Highlights

  • The newly introduced tool will help technical teams to prioritize, adjust, and address issues in the data or the algorithm.
  • Arize Bias Tracing is currently working with classification models and will expand to other use cases over time.

Arize, an Artificial Intelligence (AI) observability instruments maker, has launched Bias Tracing, a brand new tool to identify the major reason behind Bias in Machine Learning (ML) pipelines. This will enable teams to prioritize, adjust, and address issues in the data or the algorithm itself.

For a long time, firms have relied on observability and distributed tracing to enhance application performance, troubleshoot bugs, and identify security vulnerabilities. Arize is a part of a small cadre of companies trying to adopt these techniques to enhance AI monitoring.

Observability monitors complex infrastructure at scale by analyzing information logs. Tracing reconstructs a digital twin representing the appliance logic and information flow for complex functions. The new bias tracing method uses similar methodologies to map AI processing flows spanning data sources, feature engineering, coaching, and deployment. When Bias is found, it can help information managers, scientists, and engineers identify and mend the underlying cause of the problem.

“Any such evaluation is highly effective in areas like healthcare or finance, given the true world implications when it comes to well-being outcomes or lending selections,” said Aparna Dhinakaran, Arize Co-founder and Chief Product Officer.

The reason behind AI bias

Arize’s AI observability platform supports tools for tracking AI performance and analyzing model drift. The new Bias Tracing capabilities can automatically detect which model inputs and slices contribute the most to Bias encountered in production and identify their root cause.

Dhinakaran mentioned that the Bias Tracing launch is linked to Judea Pearl’s groundbreaking work on causal AI, which is at the forefront of explainable AI and AI fairness. Pearl’s work on Causal AI focuses on teaching machines to learn cause and effect rather than merely statistical correlations. For example, instead of just correlating a protected characteristic and outcomes, a machine must also be able to reason whether a protected attribute is the cause of an unpleasant outcome.

Finding in-depth reason

One example of a fairness metric Arize uses is recall parity. Recall parity evaluates the model’s sensitivity for one group to another, as well as the model’s ability to forecast true positives rightly.

Consider an example where a regional healthcare provider may be more interested in ensuring that their models interpret healthcare needs equally between Latinx (the ‘sensitive’ group) and Caucasians (the base group).

Suppose recall parity exceeds the 0.8 to 1.25 thresholds (known as the four-fifths rule), it may signify that Latinx are not receiving the level of needed follow-up care as Caucasians, resulting in different levels of future hospitalization and health outcomes.

“Distributing healthcare care in a representative way is especially important when an algorithm determines an assistive treatment intervention that is only available to a small fraction of patients,” Dhinakaran said.

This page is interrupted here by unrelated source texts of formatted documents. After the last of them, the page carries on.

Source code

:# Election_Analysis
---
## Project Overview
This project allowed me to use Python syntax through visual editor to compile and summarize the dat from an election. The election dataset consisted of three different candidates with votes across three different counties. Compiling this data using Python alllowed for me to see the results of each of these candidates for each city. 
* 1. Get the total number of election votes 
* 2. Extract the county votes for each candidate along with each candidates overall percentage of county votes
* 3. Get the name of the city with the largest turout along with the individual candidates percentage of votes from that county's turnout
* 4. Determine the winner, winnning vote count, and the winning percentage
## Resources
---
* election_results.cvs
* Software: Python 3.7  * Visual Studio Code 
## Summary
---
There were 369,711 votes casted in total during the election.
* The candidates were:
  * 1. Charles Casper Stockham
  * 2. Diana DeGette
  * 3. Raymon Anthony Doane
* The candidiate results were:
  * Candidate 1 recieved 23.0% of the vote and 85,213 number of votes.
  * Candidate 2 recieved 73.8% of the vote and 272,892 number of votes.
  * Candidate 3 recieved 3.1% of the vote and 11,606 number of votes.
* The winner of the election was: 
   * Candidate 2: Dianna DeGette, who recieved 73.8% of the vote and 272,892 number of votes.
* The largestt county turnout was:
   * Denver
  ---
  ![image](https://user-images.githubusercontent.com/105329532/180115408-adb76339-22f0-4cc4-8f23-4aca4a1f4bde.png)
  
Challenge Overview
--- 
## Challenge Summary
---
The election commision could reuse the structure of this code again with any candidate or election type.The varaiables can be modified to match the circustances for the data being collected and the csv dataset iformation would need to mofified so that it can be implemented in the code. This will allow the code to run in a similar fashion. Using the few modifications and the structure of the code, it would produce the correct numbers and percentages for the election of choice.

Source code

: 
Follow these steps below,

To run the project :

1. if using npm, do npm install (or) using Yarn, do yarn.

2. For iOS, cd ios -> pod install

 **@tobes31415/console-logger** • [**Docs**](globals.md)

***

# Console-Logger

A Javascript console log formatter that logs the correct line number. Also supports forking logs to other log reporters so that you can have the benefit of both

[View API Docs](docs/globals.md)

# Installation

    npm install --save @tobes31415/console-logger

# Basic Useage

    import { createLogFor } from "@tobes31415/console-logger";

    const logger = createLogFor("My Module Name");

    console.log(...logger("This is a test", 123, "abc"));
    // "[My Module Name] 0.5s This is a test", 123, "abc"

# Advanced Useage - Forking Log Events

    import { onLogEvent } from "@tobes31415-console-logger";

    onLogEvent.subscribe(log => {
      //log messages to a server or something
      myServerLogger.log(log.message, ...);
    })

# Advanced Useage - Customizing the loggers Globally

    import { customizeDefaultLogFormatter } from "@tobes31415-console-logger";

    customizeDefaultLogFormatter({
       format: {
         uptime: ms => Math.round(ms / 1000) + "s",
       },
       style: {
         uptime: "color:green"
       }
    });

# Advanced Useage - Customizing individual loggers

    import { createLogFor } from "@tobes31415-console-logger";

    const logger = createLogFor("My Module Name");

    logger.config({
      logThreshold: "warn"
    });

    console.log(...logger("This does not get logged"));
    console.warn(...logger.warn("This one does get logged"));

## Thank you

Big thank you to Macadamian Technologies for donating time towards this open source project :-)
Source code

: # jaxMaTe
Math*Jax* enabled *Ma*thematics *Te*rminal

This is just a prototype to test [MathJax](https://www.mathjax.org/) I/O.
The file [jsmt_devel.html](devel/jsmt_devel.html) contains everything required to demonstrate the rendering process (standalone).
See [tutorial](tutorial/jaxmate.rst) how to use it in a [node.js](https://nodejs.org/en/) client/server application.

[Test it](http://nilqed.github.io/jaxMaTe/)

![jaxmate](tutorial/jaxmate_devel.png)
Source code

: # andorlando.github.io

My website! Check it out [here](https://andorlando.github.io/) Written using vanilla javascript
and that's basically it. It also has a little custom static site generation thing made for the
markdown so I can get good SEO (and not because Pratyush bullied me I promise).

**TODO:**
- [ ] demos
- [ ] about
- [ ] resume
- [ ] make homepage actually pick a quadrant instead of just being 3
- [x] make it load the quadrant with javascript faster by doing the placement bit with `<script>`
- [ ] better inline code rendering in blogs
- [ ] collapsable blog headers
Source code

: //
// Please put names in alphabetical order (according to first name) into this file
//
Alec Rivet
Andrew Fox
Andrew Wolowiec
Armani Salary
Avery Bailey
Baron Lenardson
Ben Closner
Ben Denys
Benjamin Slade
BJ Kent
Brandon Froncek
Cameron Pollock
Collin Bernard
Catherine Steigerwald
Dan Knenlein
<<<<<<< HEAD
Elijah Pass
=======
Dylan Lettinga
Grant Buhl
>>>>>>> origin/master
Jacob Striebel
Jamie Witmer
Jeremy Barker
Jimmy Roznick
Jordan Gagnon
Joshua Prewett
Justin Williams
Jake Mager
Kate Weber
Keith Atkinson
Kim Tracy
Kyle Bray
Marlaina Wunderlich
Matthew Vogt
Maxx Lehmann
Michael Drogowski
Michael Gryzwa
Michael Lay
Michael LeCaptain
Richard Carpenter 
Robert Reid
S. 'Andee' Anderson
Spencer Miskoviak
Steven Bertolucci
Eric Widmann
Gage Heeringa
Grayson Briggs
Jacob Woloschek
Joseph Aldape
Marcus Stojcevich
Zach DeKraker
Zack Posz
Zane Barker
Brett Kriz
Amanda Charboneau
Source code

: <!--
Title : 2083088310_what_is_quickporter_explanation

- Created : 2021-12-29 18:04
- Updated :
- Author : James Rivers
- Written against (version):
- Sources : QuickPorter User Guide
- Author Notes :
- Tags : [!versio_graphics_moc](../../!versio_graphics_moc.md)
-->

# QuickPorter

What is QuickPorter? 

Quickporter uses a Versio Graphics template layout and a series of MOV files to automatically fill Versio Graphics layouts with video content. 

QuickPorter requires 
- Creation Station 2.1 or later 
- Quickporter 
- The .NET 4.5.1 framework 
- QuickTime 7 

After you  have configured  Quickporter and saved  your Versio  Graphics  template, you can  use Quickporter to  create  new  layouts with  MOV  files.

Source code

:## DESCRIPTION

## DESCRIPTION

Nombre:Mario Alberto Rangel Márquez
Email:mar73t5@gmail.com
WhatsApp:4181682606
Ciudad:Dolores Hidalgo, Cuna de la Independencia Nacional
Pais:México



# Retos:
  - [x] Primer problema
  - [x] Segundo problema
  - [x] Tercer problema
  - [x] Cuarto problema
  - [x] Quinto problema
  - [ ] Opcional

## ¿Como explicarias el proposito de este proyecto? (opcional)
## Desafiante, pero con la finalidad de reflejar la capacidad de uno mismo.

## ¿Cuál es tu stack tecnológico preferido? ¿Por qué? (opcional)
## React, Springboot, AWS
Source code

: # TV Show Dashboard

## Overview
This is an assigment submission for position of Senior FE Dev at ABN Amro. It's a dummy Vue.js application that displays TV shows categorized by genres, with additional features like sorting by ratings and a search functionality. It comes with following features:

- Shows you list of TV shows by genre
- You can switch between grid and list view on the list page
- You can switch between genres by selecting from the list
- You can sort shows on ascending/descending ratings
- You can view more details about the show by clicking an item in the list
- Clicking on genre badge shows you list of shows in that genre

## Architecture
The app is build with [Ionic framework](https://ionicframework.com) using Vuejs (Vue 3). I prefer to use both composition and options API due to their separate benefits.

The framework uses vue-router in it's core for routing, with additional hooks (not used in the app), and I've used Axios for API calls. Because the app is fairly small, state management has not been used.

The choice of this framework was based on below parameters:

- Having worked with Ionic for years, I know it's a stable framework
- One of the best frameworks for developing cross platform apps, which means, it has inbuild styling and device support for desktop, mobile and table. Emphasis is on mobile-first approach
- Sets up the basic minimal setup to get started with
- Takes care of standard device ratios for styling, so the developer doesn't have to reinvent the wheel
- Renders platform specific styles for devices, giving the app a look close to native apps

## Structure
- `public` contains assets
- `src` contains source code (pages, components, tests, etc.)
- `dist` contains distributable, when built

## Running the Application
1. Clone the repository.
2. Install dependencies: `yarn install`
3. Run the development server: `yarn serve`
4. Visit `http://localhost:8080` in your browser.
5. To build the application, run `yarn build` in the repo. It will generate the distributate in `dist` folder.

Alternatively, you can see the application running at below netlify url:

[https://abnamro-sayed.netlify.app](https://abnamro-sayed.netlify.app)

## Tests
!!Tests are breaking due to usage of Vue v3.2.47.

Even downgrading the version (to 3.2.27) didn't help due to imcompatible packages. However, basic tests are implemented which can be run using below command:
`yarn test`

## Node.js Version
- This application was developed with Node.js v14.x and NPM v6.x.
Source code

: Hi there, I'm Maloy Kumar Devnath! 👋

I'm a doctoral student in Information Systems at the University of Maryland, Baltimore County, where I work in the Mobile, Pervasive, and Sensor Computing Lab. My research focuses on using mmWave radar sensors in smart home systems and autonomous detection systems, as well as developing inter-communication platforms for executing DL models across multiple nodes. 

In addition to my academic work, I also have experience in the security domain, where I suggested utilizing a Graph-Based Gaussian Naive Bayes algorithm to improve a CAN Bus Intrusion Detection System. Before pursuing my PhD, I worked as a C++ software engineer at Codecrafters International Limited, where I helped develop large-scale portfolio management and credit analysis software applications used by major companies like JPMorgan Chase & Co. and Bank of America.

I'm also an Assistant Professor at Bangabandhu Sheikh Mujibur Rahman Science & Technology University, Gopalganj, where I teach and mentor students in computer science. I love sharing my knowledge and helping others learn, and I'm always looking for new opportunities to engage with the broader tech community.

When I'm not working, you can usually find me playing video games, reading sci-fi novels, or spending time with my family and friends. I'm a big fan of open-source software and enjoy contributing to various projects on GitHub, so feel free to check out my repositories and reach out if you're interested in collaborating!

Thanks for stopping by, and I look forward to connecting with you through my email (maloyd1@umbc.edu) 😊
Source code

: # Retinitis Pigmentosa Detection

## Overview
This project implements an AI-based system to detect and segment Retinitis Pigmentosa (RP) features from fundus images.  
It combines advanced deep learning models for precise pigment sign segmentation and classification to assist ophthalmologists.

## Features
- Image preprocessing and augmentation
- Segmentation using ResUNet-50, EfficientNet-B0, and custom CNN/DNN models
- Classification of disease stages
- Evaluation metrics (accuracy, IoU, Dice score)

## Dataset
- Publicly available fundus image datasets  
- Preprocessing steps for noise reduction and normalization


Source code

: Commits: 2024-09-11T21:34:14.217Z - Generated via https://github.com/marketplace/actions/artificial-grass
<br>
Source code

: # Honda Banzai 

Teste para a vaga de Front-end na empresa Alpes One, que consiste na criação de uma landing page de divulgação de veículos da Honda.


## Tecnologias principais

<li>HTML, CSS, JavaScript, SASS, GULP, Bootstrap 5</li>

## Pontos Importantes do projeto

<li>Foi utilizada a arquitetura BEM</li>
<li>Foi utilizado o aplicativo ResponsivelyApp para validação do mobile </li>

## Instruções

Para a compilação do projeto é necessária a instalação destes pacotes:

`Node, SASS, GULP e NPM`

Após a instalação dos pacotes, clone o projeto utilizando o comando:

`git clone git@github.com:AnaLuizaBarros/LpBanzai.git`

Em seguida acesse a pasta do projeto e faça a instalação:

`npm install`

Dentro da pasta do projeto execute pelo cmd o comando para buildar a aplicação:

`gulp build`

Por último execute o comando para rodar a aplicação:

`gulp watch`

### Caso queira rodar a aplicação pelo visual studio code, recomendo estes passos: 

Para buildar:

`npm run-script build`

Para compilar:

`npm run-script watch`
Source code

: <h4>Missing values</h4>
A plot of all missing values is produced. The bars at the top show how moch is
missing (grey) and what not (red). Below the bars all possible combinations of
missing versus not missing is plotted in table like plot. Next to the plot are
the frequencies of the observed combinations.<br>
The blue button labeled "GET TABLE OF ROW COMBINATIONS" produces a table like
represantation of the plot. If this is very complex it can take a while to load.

Arize assists the organization in finding that there is an overall problem and helps the firm click a step deeper to notice that the differential impact is particularly severe for specific groups. For example, this may include Latinx women, Latinx over the age of 50, or Latinx in specific areas. By highlighting the cohorts where model unfairness is potentially the most severe, ML teams know how to tackle the issue by changing or retraining the model accordingly.

Arize Bias Tracing is built with a vision to work with classification models and aims to expand to other use cases over time.

WhyLabs, Censius, and Data Robot are other companies working on AI observability. At the same time, firms such as Fiddler and SAS are working on tools for improving AI explainability.